With Biden win, the future of forbearance and student loans
As of this writing, it looks like the Republicans will hold the Senate while the Democrats will have the White House and a majority of the House of Representatives. Assuming these results stick, I offer here some informed speculation regarding the effects these changes in government leadership will have on three critical issues in housing: mortgage forbearance, student loan debt, and GSE conservatorship.
First, regarding forbearance: Contrary to the predictions of the housing bubble boys (who, I should add, whiffed in 2020 more than any other cult crash group in history), the number of homeowners who are participating in forbearance plans has been dwindling as the months go by. Maybe these forbearance crash bros spoke too soon? As more homeowners regain employment and more jobs are added to the economy, more people are getting out of forbearance. We have recently recovered over 12 million jobs and still need 10 million more to go before we are back to BC (Before COVID-19) employment levels. Since we have a long way to go to get back to the employment levels we had before the COVID crisis, I think forbearance plans will be extended fully in 2021. In my opinion, an extension of forbearance plans would have happened regardless of who won the White House. The housing market has been a critical sector during this recovery from COVID-19 lows. This is another fact that the forbearance crash bros forgot to factor in when they were marketing a 2021 housing crash on social media sites.
Student loan debt is another hot issue that will likely be taken up by the new administration. Last year I wrote a detailed plan to relieve some of the nation’s student loan debt responsibly. If you are a reader of my work, then you know that I have consistently held that the student debt crisis is mostly overhyped regarding the damage it was doing to the housing market.

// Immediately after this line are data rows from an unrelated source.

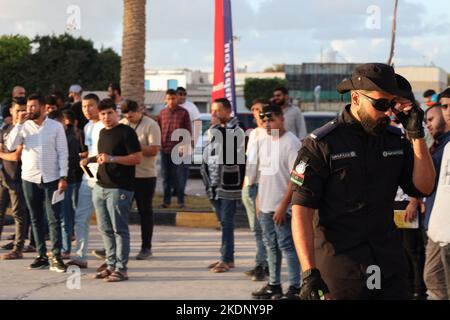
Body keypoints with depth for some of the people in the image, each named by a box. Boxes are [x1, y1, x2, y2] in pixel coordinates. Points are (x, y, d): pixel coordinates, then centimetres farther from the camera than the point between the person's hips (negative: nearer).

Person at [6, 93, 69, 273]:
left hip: (51, 178, -3)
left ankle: (56, 257, -4)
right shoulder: (24, 127, 4)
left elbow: (63, 153, -2)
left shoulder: (56, 126, -1)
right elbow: (10, 146, -8)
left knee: (54, 219, -5)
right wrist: (19, 124, -13)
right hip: (29, 178, 3)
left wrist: (63, 177, -9)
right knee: (36, 219, 8)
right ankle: (41, 256, 14)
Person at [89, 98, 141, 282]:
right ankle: (111, 265, 18)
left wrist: (111, 158, -20)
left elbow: (137, 158, -14)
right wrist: (92, 160, 11)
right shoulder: (102, 133, 16)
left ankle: (121, 269, -1)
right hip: (100, 187, 8)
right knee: (105, 229, 10)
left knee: (119, 229, -5)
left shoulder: (126, 132, -8)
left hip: (119, 189, -8)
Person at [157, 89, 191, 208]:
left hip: (176, 148, -4)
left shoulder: (183, 112, -1)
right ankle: (166, 200, 12)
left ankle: (180, 200, 5)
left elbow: (188, 131, -3)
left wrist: (184, 145, -13)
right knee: (165, 175, 7)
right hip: (164, 148, 4)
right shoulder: (162, 112, 11)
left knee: (175, 175, -5)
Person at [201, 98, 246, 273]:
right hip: (216, 185, 8)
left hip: (229, 185, -8)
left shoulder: (237, 132, -9)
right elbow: (207, 157, 20)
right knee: (223, 222, 13)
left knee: (227, 222, -6)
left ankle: (226, 259, -2)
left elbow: (239, 160, -14)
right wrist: (208, 182, 15)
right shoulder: (215, 131, 15)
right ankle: (228, 258, 20)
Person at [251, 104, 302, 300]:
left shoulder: (291, 143, -13)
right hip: (266, 206, 8)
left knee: (287, 246, -5)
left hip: (282, 207, -8)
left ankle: (295, 287, -1)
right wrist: (259, 201, 15)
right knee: (271, 246, 13)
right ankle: (274, 285, 21)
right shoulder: (264, 142, 12)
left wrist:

In my opinion, government coffers would be better spent helping those who never had the chance to go to college. We have seen the great success of giving people money who need it the most and should worry less about Americans who finish college and make $2-5 million in their lifetime earnings.
The rumors are that the democratic leadership will ask Biden to write an executive order to write off up to $50,000 of student debt per debt holder. And no, we will not have to raise one penny in taxes for this to happen. The funding for this write-off program will just be added to the deficit. My recommendation is for a more modest approach. As I stated in my proposal for college debt relief, writing off only $17,000 of debt per debt holder would wipe out the obligation of a majority of student loan debt holders in America.The story with college cost and student loan debt is more complicated than just writing the debt off.
What does it mean for college students in the future? What does it mean to those who worked through college and then paid off debt as promised? It’s complicated. Only if we look at this one-time write-off as part of the COVID-19 disaster relief aid does it make sense to move forward with this now and then deal with the complications this brings up in the future.
But later on, we will need to have a more detailed plan to address all the issues of “fairness” this brings up.
Let’s be clear. We were darn lucky that Fannie Mae and Freddie Mac remained in conservatorship before and during the COVID-crisis. This COVID-crisis wake-up call put a question mark upon whether we should even have a plan have to privatize them.
We just had the longest economic and job expansion ever recorded in history, and without COVID-19, the expansion would still be happening. During this time, housing mortgage holder financial profiles looked excellent post-2010. Even with this backdrop, the COVID crisis had the potential to damage the housing market by shutting down credit.
One of the great economic successes during the COVID-19 crisis was that credit never got tight, and the lending market remained stable in America. Added to this, the government-backed forbearance plans allowed distressed homeowners to stay in their homes, which stabilized the market.
Neither of these things could have happened as efficiently if the GSEs were publicly traded, for-profit institutions whose first duty was to shareholders without government backing. When anyone says these giants should be publicly traded, ask them what would have happened to the market during COVID-19 if the GSEs were out of conservatorship with no government support.
We have been through a lot as a country this year. While I write this article, the 10-year yield is 0.82%. We are so close to being above 1%, the final indicator in my model that America is back. We are getting there. Until then, be careful and make sure to take care of yourself and your family members.